Le monstre décadenassé

La chronique Notre Dame des Cadenas se termine par une invitation à découvrir un angle de vue troublant sur la cathédrale, mais l’essentiel du trouble vient d’ailleurs.

 

Sur le pont de l’Archevêché, la formule célèbre de Marcel Duchamp s’applique à la lettre : « C’est le regardeur qui fait l’œuvre. » Qui d’autre que lui, libéré de ses obligations cadenassières, peut-il sentir l’essence poétique qui fait une œuvre de ce tas de cadenas ?

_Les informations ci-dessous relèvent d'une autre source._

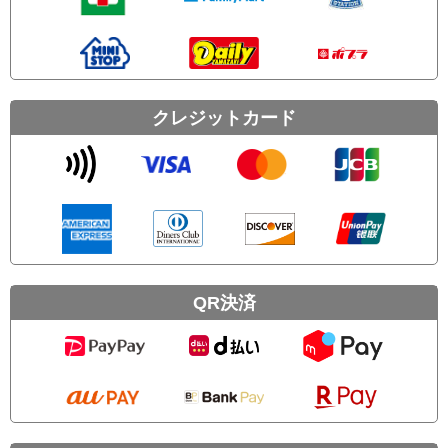
クレジットカード
QR決済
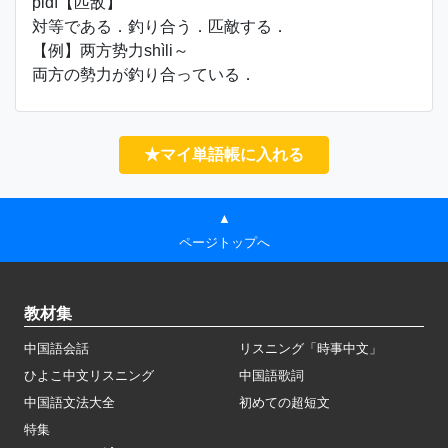
pǐdí【匹敌】
対等である．釣り合う．匹敵する．
【例】两方势力shìli～
両方の勢力が釣り合っている．
★マイ単語帳に入れる
▲
ページトップへ
教材集
中国語会話
リスニング「時事中文」
ひよこ中文リスニング
中国語歌詞
中国語文法大全
初めての超短文
特集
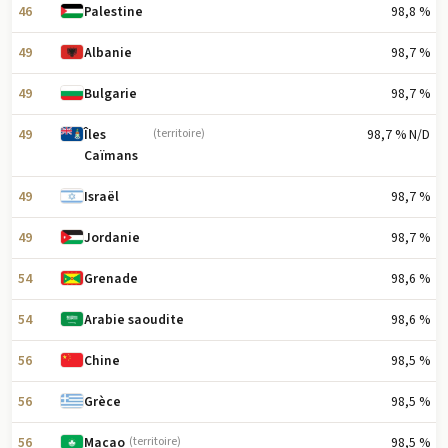
46
98,8 %
Palestine
49
98,7 %
Albanie
49
98,7 %
Bulgarie
49
98,7 % N/D
Îles
(territoire)
Caïmans
49
98,7 %
Israël
49
98,7 %
Jordanie
54
98,6 %
Grenade
54
98,6 %
Arabie saoudite
56
98,5 %
Chine
56
98,5 %
Grèce
56
98,5 %
Macao
(territoire)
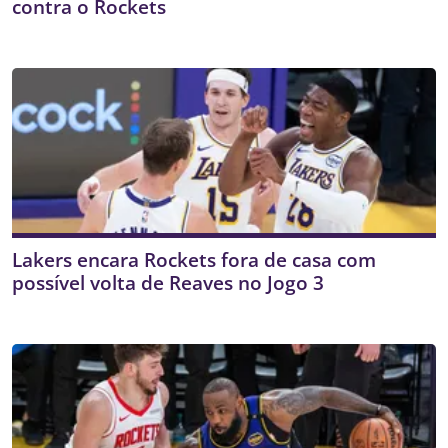
contra o Rockets
Lakers encara Rockets fora de casa com
possível volta de Reaves no Jogo 3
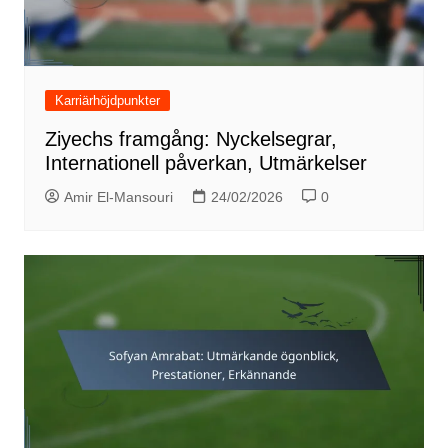
Karriärhöjdpunkter
Ziyechs framgång: Nyckelsegrar,
Internationell påverkan, Utmärkelser
Amir El-Mansouri
24/02/2026
0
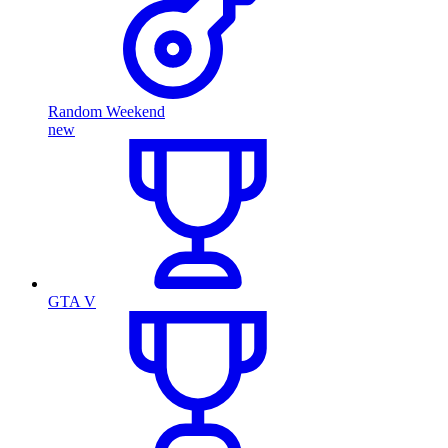
Random Weekend
new
GTA V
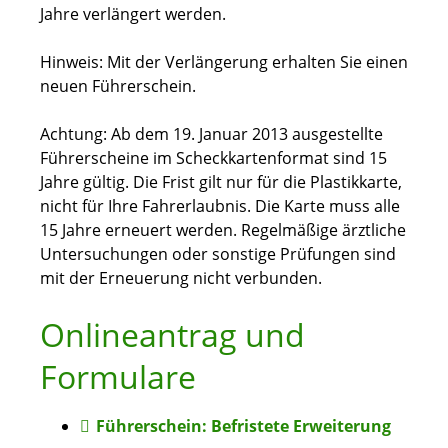
Jahre verlängert werden.
Hinweis:
Mit der Verlängerung erhalten Sie einen
neuen Führe
r
schein.
Achtung: Ab dem 19. Januar 2013 ausgestellte
Führerscheine im Scheckkartenformat sind 15
Jahre gültig. Die Frist gilt nur für die Plastikkarte,
nicht für Ihre Fahrerlaubnis. Die Karte muss alle
15 Jahre erneuert werden. Regelmäßige ärztliche
Untersuchungen oder sonstige Prüfungen sind
mit der Erneuerung nicht verbunden.
Onlineantrag und
Formulare
Führerschein: Befristete Erweiterung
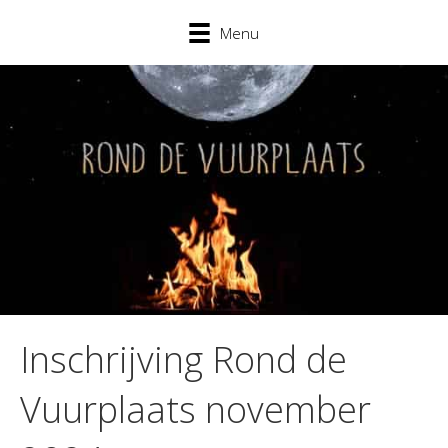
Menu
Inschrijving Rond de
Vuurplaats november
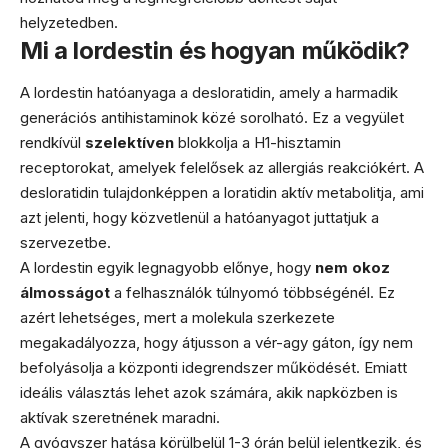
helyzetedben.
Mi a lordestin és hogyan működik?
A lordestin hatóanyaga a desloratidin, amely a harmadik
generációs antihistaminok közé sorolható. Ez a vegyület
rendkívül
szelektíven
blokkolja a H1-hisztamin
receptorokat, amelyek felelősek az allergiás reakciókért. A
desloratidin tulajdonképpen a loratidin aktív metabolitja, ami
azt jelenti, hogy közvetlenül a hatóanyagot juttatjuk a
szervezetbe.
A lordestin egyik legnagyobb előnye, hogy
nem okoz
álmosságot
a felhasználók túlnyomó többségénél. Ez
azért lehetséges, mert a molekula szerkezete
megakadályozza, hogy átjusson a vér-agy gáton, így nem
befolyásolja a központi idegrendszer működését. Emiatt
ideális választás lehet azok számára, akik napközben is
aktívak szeretnének maradni.
A gyógyszer hatása körülbelül 1-3 órán belül jelentkezik, és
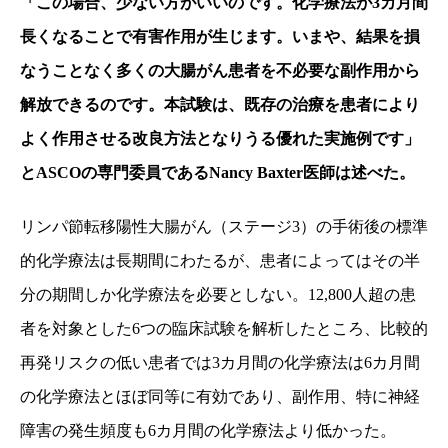
「この場合、少ない方がいいのです。化学療法が
3
カ月間
長くなることで有害作用が生じます。いまや、結果を損
なうことなく多くの大腸がん患者を不必要な副作用から
解放できるのです。本試験は、既存の治療を患者により
よく作用させる改良方法となりうる優れた実施例です」
と
ASCO
の専門委員である
Nancy Baxter
医師は述べた。
リンパ節転移陽性大腸がん（ステージ
3
）の手術後の標準
的化学療法は長期間にわたるが、患者によってはその半
分の期間しか化学療法を必要としない。
12,800
人超の患
者を対象とした
6
つの臨床試験を解析したところ、比較的
再発リスクの低い患者では
3
カ月間の化学療法は
6
カ月間
の化学療法とほぼ同等に有効であり、副作用、特に神経
障害の発生頻度も
6
カ月間の化学療法より低かった。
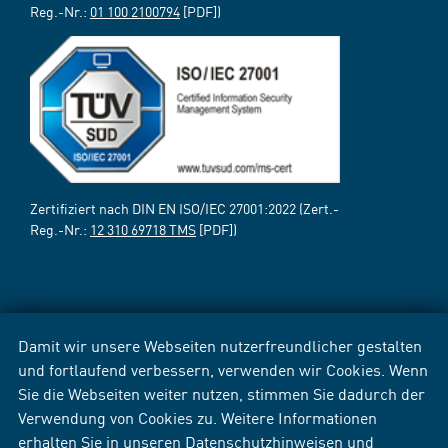
Reg.-Nr.:
01 100 2100794
[PDF])
Zertifiziert nach DIN EN ISO/IEC 27001:2022 (Zert.-
Reg.-Nr.:
12 310 69718 TMS
[PDF])
Damit wir unsere Webseiten nutzerfreundlicher gestalten
und fortlaufend verbessern, verwenden wir Cookies. Wenn
Sie die Webseiten weiter nutzen, stimmen Sie dadurch der
Verwendung von Cookies zu. Weitere Informationen
erhalten Sie in unseren
Datenschutzhinweisen
und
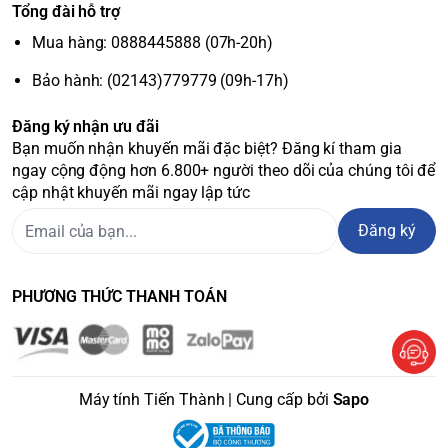
Tổng đài hỗ trợ
Mua hàng: 0888445888 (07h-20h)
Bảo hành: (02143)779779 (09h-17h)
Đăng ký nhận ưu đãi
Bạn muốn nhận khuyến mãi đặc biệt? Đăng kí tham gia
ngay cộng động hơn 6.800+ người theo dõi của chúng tôi để
cập nhật khuyến mãi ngay lập tức
Đăng ký
PHƯƠNG THỨC THANH TOÁN
Máy tính Tiến Thành | Cung cấp bởi
Sapo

Une œuvre, dit Malevitch, doit sortir de rien. Henri Maldiney, philosophe, précise qu’elle ne procède d’aucun étant, même d’un néant étant, mais du rien qu’elle ouvre.

 

Le tas de cadenas sort de rien d’autre que de l’accumulation de promesses scellées par les amoureux le temps d’un clic. Les cadenas sont, car les quincailliers ne vendent pas rien, mais cet étant ne constitue pas l’œuvre.

 

Non, elle prend la forme du monstre que cache la Ville de Paris en taillant dans le tas régulièrement comme le propriétaire taille sa haie.

 

Le monstre rend le pont infranchissable, envahi par des cadenas accrochés par grappes qui vont d’une rambarde à l’autre formant d’énormes tiges ponctuées d’initiales et de cœurs.

 

D’un côté du pont, des couples font la queue avec leur cadenas ; le couple arrivé au bord s’avance en se demandant comme dans une roulette russe de l’amour, si le pont va tenir…

 

La foule autour retient son souffle : va-t-elle entendre une fois encore le clic du cadenas, et applaudir le couple élu qui, parvenu à l’autre bout, s’éloigne heureux ; ou va-t-elle entendre le crac du pont qui s’écroule sous le poids de ce cadenas de trop, et voir les deux amants maudits engloutis dans la Seine en signe annonciateur de l’apocalypse touristique ?

 

A Rome, l’empereur distrayait la foule avec le spectacle des gladiateurs qui s’entretuaient. Aujourd’hui cette violence ne se montre plus, ce serait trop grave ; le tourisme n’a surtout pas été inventé pour être grave, mais pour que la foule se déplace de cadenas en cadenas, de clic en clac, comme dans la vieille pub bien connue « clic clac merci Kodak », car ce qui compte pour les touristes, c’est la photo des cadenas fermés.

 

Pour le regardeur, l’essentiel vient de l’ouverture de son œil qui lui rend visible le monstre décadenassé.